After Scott was the only vote against the library policy, Krug voiced support for someone she vehemently disagrees with.

"Joe, I think we need to talk about the division," she said. "It's not something we can just sort of ignore. I appreciate what you said."

Later, Scott talked about these interactions as the lifeblood of democracy.

"God put us here together to accomplish something that's never been accomplished before," Scott said. "If a Buddhist trans woman and an old conservative Christian can agree on stuff, there's hope."

At the church fellowship hall on the recent morning, Krug asked people to sort themselves: What identity gives you the most privilege? Most stood under skin color, with others under socioeconomic and education. What's the identity others use to label you, judge you and discriminate against you? Groups stood under gender, political affiliation and religion. What's the identity you struggle with most? The biggest group stood under physical and emotional challenges; one woman began crying when talking about weight struggles.

Then Krug asked a surprising final question: What's the identity you want to be known for?

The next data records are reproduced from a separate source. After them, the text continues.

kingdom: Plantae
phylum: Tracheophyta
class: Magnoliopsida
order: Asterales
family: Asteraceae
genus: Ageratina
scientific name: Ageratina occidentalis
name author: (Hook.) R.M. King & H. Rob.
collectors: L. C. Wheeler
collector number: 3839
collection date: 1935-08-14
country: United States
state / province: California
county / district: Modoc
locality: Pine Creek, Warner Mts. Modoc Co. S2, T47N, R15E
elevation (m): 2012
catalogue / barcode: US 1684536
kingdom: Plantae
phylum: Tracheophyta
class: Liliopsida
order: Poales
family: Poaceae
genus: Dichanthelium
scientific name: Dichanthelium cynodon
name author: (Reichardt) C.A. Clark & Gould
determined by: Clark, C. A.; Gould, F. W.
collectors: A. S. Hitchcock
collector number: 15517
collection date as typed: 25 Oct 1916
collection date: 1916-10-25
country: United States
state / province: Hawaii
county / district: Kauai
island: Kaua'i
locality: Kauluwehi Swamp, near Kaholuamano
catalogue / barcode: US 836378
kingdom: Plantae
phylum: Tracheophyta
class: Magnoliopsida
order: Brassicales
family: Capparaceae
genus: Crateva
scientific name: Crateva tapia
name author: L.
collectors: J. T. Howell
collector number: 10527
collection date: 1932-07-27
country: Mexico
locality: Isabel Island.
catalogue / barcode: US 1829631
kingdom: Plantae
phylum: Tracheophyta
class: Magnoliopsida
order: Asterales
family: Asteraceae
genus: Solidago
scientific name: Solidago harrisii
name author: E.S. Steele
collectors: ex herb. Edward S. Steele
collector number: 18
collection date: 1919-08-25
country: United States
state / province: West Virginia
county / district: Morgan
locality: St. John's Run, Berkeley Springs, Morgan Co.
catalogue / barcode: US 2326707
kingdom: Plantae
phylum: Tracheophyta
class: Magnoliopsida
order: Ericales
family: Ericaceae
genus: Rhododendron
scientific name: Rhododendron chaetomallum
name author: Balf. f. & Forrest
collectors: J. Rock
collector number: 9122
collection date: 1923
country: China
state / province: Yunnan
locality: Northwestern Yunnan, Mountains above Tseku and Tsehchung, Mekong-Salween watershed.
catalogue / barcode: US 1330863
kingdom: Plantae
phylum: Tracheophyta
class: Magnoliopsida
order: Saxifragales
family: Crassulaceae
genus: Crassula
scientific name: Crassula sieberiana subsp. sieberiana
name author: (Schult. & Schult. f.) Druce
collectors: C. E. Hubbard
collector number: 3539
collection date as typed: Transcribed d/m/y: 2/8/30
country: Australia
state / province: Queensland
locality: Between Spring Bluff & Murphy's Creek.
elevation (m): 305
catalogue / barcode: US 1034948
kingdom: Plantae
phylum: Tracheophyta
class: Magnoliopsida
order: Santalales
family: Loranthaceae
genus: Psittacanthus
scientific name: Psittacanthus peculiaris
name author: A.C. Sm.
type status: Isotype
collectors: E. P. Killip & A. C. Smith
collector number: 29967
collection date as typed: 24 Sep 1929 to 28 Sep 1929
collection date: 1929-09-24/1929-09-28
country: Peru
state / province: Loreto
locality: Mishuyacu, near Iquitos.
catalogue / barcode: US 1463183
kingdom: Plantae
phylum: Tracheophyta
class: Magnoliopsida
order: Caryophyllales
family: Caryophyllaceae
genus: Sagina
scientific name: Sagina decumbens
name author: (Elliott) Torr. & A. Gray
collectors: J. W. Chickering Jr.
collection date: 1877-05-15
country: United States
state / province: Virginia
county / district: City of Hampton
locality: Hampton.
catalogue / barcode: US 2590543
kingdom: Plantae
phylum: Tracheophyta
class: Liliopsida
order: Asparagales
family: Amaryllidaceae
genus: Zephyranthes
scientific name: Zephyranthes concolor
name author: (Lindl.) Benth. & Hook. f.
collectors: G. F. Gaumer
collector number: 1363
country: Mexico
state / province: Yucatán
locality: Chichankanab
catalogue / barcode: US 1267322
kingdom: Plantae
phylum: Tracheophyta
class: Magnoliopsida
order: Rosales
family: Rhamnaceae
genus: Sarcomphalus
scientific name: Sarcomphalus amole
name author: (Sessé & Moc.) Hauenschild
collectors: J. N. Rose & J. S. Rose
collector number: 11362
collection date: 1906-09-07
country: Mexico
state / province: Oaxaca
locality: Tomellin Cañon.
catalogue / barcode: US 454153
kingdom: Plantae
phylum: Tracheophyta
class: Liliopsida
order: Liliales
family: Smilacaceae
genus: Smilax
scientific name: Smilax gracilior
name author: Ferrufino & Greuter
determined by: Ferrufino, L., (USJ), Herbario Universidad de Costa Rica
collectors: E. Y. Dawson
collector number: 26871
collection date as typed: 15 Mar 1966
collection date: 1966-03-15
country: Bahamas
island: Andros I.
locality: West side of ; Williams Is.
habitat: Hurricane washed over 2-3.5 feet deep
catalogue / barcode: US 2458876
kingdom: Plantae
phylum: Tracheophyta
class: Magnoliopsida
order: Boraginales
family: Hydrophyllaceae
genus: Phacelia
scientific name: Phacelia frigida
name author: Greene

She wasn't surprised at what happened next. It happens the same way every time, whether in the reddest of red areas or the bluest of blue. Nobody stood under gender. Nobody stood under skin color. Nobody stood under political affiliation or LGBTQ status. All but one stood under the same sign: "COMPASSION."

"Hear me loud and clear on this," Krug exclaimed. "For those of you who are afraid, who are dejected, who are like, 'How can we ever get past this?' I am here to report this is what almost everybody in America wants to be known for. If we went on Twitter and Facebook and asked, 'What do you want to be known for?,' what do you think they'd be saying?"

She paused.

"But when we can finally show up as humans, what do we want people to think of us? Compassion!"

Several people wiped away tears at this shared humanity in a divided country. Krug wound up her talk, chatted, sold some books and headed home. This was a progressive church, an easy audience, but she wants to take her message to less comfortable places: "I need to keep going west, into greater Minnesota, talk to more people, get them past their fears."

Because familiarity, she believes, doesn't breed contempt at all. She doesn't care if it sounds hopelessly idealistic or impossibly naive. It's what she believes at her core: Familiarity only breeds compassion.